Obituary: John Fraser
The Glasgow-born actor John Fraser probably made a bigger impact with his gossipy memoir of life in the ranks of closeted gay celebrities, including his occasional lover Rudolf Nureyev and matinee idol Dirk Bogarde, than he did with his appearances in the films The Dam Busters, Tunes of Glory and El Cid.
Once described as “the most handsome man in Britain”, Fraser played the pivotal role of the piper in the classic 1960 Scottish military drama Tunes of Glory. Alec Guinness, whose character has risen through the ranks, clashes with the new by-the-book colonel, played by John Mills, whose background is Eton, Oxford and Sandhurst. Things come to a head when Guinness discovers a romance between his daughter, played by Susannah York, and Fraser’s character. He loses his cool and hits him, prompting Mills to initiate court martial proceedings.
But off-camera Fraser was anything but a ladies’ man. He was gay at a time when homosexuality was illegal. And it could still lead to career ruin long after it was legalised in England in the late 1960s.
However, in 2004, in his candid autobiography Close Up: An Actor Telling Tales, Fraser wrote frankly about his relationship with Nureyev, effectively confirmed rumours about Bogarde and described Laurence Harvey as a “whore” who would sleep with anyone if it advanced his career.
"Most of the people I write about are dead,” he said. “It seems mealy-mouthed not to tell the truth.”
Although Fraser was only a corporal in Tunes of Glory, he played an officer in The Dam Busters, a prince in El Cid and an aristocrat, Lord Alfred Douglas – Oscar Wilde’s lover and nemesis – in The Trials of Oscar Wilde, for which he received a Bafta nomination as Best British Actor, losing out to co-star Peter Finch. It was a stellar short leet, completed by Laurence Olivier, Richard Attenborough, Albert Finney and Guinness and Mills for their performances in Tunes of Glory.But Fraser’s start in life was anything but aristocratic. He was born John Alexander Fraser in Glasgow in 1931 and lived on the Mosspark council estate. His father was an engineer’s merchant, but his business had floundered and he suffered from alcoholism and mental health issues.
Fraser’s father was subject to drunken rages and was institutionalised on several occasions. He died in 1945, followed by Fraser’s mother a few months later. Fraser moved to the Battlefield area with two elder sisters, lived with an aunt and attended the High School of Glasgow.
In his mid-teens Fraser appeared in Oscar Wilde’s Salome at Glasgow’s Park Theatre, but was stung by one critic’s comment that his performance was “undermined by an accent from the worst Glasgow slums”. Fraser embarked on a crash elocution course, leaving him with an accent suited both to English lords and to BBC Radio.

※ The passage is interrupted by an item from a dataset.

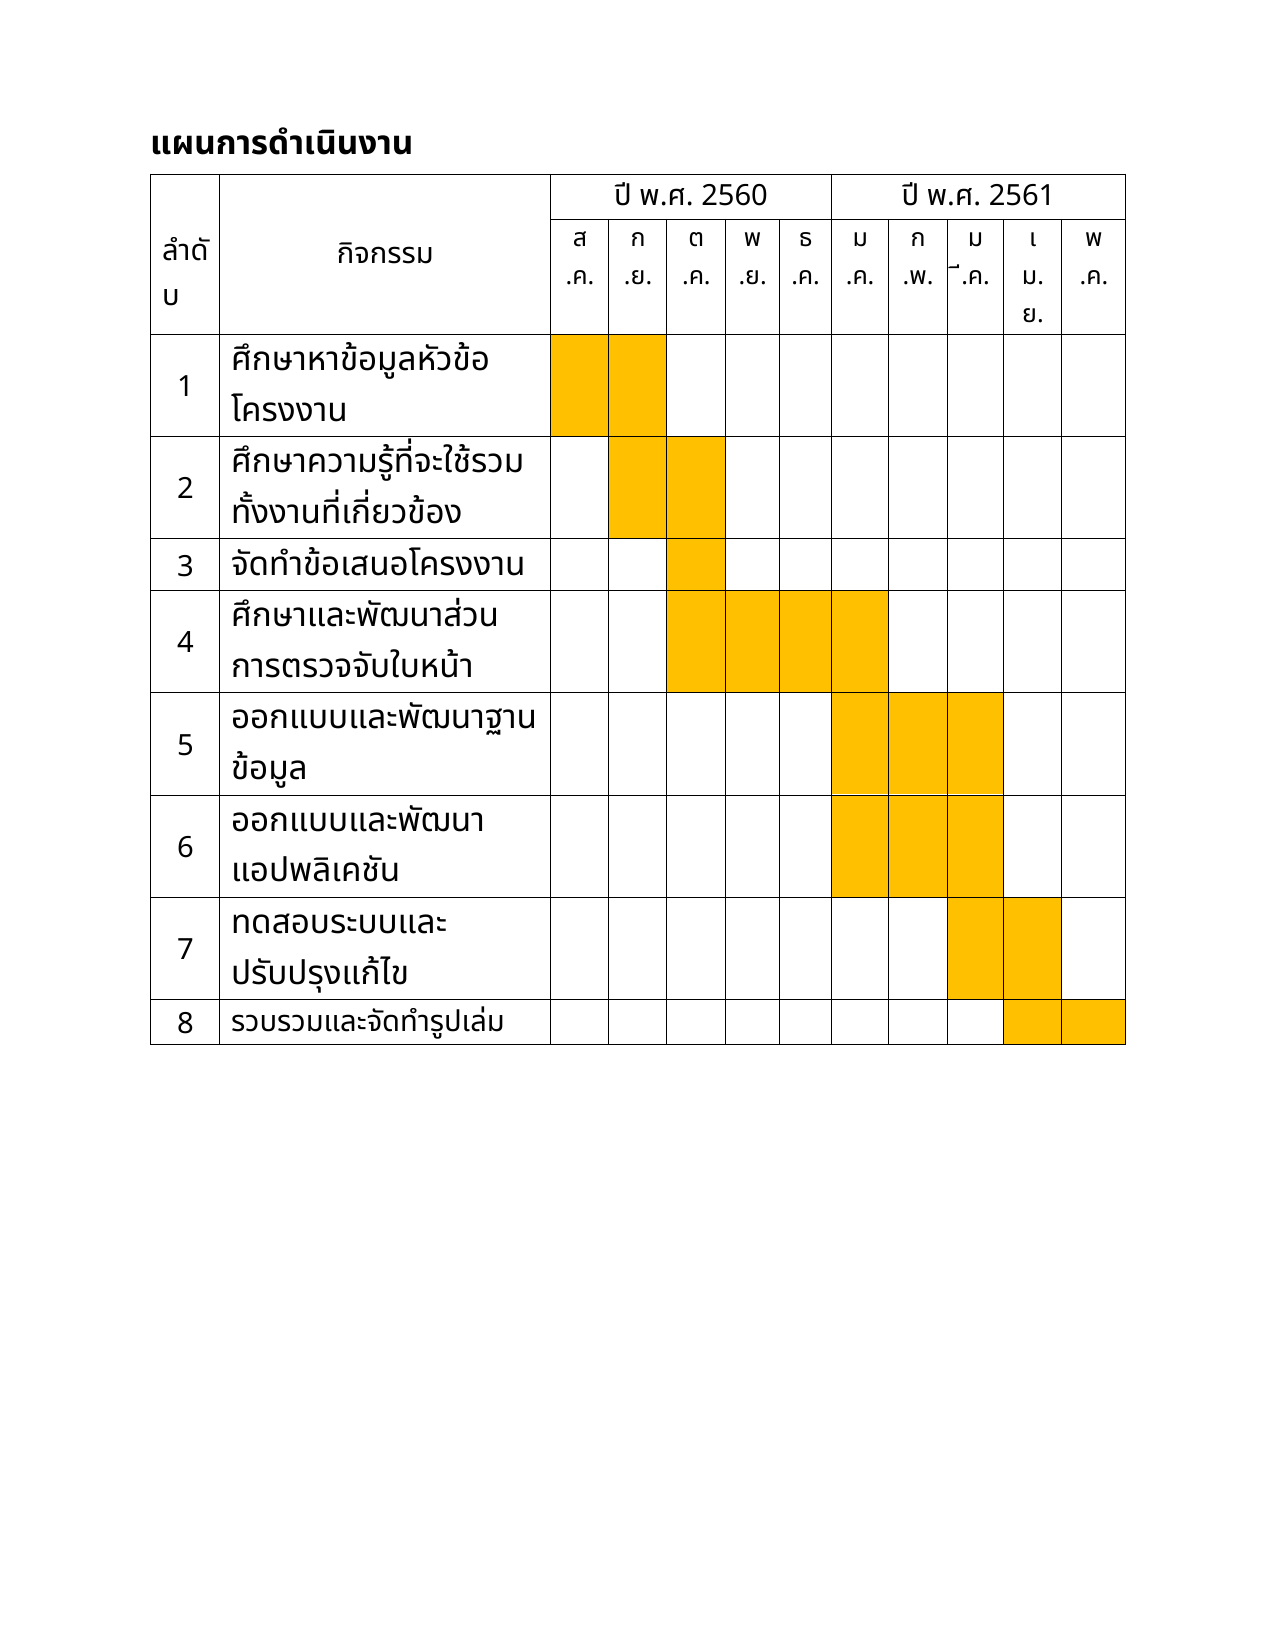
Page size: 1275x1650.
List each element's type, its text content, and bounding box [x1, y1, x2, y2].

After National Service in the Army, he joined Pitlochry Festival Theatre, whose roots lay in the Park Theatre and worked with them both as an actor and assistant stage manager. Still only 20, he landed the starring role of David Balfour in a six-part BBC television adaptation of Kidnapped in 1952, with Patrick Troughton as Alan Breck.
He seemed to have a glittering career ahead of him when he went on to The Dam Busters and The Good Companions, in which he sang, leading to a brief time as a would-be pop star. In the 1960s he had major roles in Repulsion, in which he is killed by Catherine Deneuve, and Isadora, with Vanessa Redgrave, and on stage he played Jimmy Porter at the Traverse Theatre in Edinburgh.
Seemingly wary of the spotlight Hollywood movies might bring to his private life, he worked increasingly in TV and played The Monitor in the Doctor Who storyline Logopolis in 1981, and two different characters in The Bill in the 1990s.
He formed a theatre company that toured Europe, Asia and Africa with excerpts from Shakespeare and wrote about it in a book entitled The Bard in the Bush in 1978. But his memoirs a quarter of a century later made a much bigger splash. By that time he had retired from acting and, as he pointed out, most of those he wrote about were dead. He wrote of an affair with Nureyev, revealing that Nureyev wore clothes several days running and would want to make love after a workout or show without bothering to shower.
He said of Laurence Harvey: “It was well known in the business that Jimmy [film producer Jimmy Woolf] was in love with Laurence Harvey. He had put his protégé into film after film, all of which had flopped, until he bought the film rights to John Braine's bestseller [Room at the Top]. Larry's whoredom was so blatant it was disarming… And throughout all these career marriages, he still managed to string Jimmy Woolf along.”
He also recalled a dinner he had with Bogarde and his manager Tony Forwood, who lived together for many years, unsurprisingly fuelling gossip and speculation. Fraser recounted Bogarde saying that his screen persona had afforded him a very comfortable lifestyle and he could never reveal his true sexuality.
Fraser wrote: “Dirk’s life with Forwood had been so respectable, their love for each other so profound and so enduring, it would have been a glorious day for the pursuit of understanding and the promotion of tolerance if he had screwed up the courage… to make one dignified allusion to his true nature.”
Fraser had made several films in Italy and he settled in Tuscany with his long-term partner Rod Pienaar, an artist he met in South Africa in the 1970s. On the subject of Scotland, Fraser wrote: “The sound of the bagpipes is sweetest from a long way off.” Pienaar survives him.